The Fed Needs to Stop Feeding Inflation
- 1 day ago
- 3 min read

American families are already paying more for groceries, gas, housing, insurance, and everyday goods. The latest inflation report shows the problem is not over, and Washington should stop pretending cheaper money will solve a price problem caused by too much money.
Inflation Is Moving the Wrong Way Again
CNBC reported that overall inflation rose 0.6 percent in April and 3.8 percent over the last 12 months, the highest annual inflation reading since May 2023. Core prices, which strip out food and energy, rose 2.8 percent over the year.
Those numbers should end serious talk of near-term interest rate cuts. Inflation remains well above the Federal Reserve’s 2 percent target, and the trend is moving in the wrong direction.
CFE’s view is straightforward. Inflation is a monetary phenomenon. It happens when too many dollars chase too few goods and services. Energy shocks, tariffs, and war-related commodity pressure can raise specific prices, but the solution to persistent economy-wide inflation starts with tighter monetary policy.
The Fed Has Been Growing Money Too Fast
The Federal Reserve has allowed the money supply to grow faster than the economy can absorb.

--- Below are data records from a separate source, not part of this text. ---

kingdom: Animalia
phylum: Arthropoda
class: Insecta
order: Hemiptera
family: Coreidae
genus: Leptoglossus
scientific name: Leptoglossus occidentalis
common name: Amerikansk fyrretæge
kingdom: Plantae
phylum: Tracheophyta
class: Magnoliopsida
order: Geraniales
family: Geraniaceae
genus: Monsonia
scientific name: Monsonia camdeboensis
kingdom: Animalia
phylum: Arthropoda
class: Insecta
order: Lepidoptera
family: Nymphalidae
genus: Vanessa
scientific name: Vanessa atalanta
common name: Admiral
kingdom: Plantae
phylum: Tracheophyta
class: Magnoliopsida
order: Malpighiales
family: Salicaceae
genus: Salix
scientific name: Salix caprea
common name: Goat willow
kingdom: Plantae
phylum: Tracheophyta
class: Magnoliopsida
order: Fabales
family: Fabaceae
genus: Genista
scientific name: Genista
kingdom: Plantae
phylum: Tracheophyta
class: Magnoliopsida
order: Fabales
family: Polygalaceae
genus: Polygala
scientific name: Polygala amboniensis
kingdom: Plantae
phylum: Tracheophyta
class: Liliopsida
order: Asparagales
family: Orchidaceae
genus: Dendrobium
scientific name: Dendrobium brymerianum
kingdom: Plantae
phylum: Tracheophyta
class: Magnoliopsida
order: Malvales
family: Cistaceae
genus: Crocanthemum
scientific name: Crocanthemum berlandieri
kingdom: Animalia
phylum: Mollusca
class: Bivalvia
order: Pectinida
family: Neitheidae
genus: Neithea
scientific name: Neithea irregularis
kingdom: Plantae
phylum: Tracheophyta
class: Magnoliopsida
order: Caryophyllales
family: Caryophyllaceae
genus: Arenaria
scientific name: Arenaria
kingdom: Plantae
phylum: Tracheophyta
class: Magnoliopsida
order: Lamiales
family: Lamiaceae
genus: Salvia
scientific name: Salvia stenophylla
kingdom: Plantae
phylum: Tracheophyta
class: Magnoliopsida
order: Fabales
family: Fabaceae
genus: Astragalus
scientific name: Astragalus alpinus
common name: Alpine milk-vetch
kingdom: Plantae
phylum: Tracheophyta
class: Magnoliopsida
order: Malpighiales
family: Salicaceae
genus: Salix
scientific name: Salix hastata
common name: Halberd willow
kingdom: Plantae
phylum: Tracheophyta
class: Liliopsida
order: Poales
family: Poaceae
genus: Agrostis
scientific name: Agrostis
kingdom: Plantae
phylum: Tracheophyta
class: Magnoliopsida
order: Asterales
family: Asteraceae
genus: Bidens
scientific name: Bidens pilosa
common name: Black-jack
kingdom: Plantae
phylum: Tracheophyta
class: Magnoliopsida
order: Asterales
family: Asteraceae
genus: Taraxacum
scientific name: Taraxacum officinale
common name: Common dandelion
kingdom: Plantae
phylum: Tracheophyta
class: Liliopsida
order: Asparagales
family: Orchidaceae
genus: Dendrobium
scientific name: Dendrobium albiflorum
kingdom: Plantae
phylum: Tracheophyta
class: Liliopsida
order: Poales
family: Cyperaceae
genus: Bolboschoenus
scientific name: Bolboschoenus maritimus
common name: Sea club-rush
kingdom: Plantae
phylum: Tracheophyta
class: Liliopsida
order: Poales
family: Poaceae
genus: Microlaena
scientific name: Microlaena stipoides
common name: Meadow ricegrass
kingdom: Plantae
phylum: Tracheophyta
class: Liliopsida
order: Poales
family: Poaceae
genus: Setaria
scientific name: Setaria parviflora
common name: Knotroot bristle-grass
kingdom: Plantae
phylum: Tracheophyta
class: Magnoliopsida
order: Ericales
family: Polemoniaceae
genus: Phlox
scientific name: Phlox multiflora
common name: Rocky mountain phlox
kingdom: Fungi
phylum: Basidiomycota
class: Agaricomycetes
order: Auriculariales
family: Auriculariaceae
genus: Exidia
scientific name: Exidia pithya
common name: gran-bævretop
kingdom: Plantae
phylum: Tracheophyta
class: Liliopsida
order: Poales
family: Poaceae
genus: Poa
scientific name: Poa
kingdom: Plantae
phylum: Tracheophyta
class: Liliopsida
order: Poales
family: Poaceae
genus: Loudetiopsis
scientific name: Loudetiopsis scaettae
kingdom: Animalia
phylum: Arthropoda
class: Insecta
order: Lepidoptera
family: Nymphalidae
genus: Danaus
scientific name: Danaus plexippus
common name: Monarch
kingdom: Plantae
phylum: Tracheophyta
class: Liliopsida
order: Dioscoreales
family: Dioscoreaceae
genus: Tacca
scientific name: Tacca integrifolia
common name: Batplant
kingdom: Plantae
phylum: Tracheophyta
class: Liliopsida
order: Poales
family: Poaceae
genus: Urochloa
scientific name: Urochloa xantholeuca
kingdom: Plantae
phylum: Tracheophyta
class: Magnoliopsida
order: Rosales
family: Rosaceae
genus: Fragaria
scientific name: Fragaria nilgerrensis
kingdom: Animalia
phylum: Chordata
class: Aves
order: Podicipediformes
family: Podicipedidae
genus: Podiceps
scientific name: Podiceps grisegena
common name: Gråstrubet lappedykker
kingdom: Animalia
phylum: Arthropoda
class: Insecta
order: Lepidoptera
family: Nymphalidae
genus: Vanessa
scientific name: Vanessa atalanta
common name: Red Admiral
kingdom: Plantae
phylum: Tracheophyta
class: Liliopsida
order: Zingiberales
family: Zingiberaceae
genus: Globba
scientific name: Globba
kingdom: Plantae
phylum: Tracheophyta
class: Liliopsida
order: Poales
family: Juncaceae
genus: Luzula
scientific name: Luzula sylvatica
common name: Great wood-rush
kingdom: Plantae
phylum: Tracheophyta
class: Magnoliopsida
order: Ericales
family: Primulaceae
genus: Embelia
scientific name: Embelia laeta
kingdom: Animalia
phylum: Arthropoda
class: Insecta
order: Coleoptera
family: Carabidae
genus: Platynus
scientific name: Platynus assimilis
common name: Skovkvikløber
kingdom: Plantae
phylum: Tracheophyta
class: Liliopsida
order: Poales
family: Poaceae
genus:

The M2 money supply grew from $20.8 trillion in June 2023 to $22.7 trillion in March 2026, an increase of 9.1 percent in fewer than three years.
That should concern every family trying to keep up with rising costs. More dollars in the economy do not create more affordable goods and services by themselves. When money growth outruns real economic capacity, the result is upward pressure on the general price level.
The Federal Reserve should stop treating rate cuts as the next obvious step. Lower rates would risk adding more fuel to an inflation problem that has not been solved.
Core Prices Show This Is Not Just Gasoline
The Iran War has pushed energy and commodity costs higher, and families feel that quickly at the pump and in utility bills. Tariffs are also raising costs by taxing imports, shielding domestic producers from competition, and making everyday goods more expensive.
Those are relative price problems. They explain why some goods and services become more
expensive than others.
They do not explain away the broader inflation problem. Core prices rose 2.8 percent over the last year even after removing food and energy. That shows inflation is not simply an energy story or a war story.
Washington has two jobs here. The Federal Reserve needs to tighten monetary policy, and elected officials need to stop making relative prices worse through tariffs and other policies that raise costs for consumers.
The Fed Should Put Rate Hikes Back on the Table
The Federal Reserve should stop cutting interest rates and make clear that rate hikes remain on the table if inflation continues to rise. Price stability requires discipline, not wishful thinking.
The Fed should also resume aggressive balance sheet reduction. Its current balance sheet remains enormous, with the latest Federal Reserve release showing reserve bank credit of roughly $6.7 trillion and securities held outright above $6.4 trillion.
Shrinking the balance sheet was part of the early 2020s inflation fight. The Fed should return to that approach now. A larger balance sheet keeps too much liquidity in the system, and too much liquidity makes it harder to bring inflation down.
The point is not to punish growth. The point is to protect purchasing power. Families cannot plan, save, invest, or build when the dollar keeps losing value.
Stagflation Risk Is Real
The word “stagflation” should not be thrown around lightly, but the risk is now impossible to ignore. Inflation is rising again while tariffs, energy shocks, and global instability are putting pressure on growth.
That combination is dangerous. Monetary inflation erodes purchasing power. Tariffs raise consumer costs and business input prices. War-related energy pressure makes transportation, production, and household budgets more expensive.
America does not need a repeat of the policy mistakes that turn temporary pain into lasting damage. The Fed should focus on price stability, and Washington should remove policy barriers that make goods and services more expensive.
CFE Takeaway
Inflation is not beaten. Overall prices rose 3.8 percent over the last year, core prices remain elevated, and the M2 money supply has grown 9.1 percent in fewer than three years.
The Federal Reserve should stop cutting interest rates, put rate hikes back on the table, and resume aggressive balance sheet reduction. Congress and the administration should also stop making relative prices worse through tariffs and other cost-raising policies.
Families need a stronger dollar, lower costs, and a central bank willing to finish the inflation fight.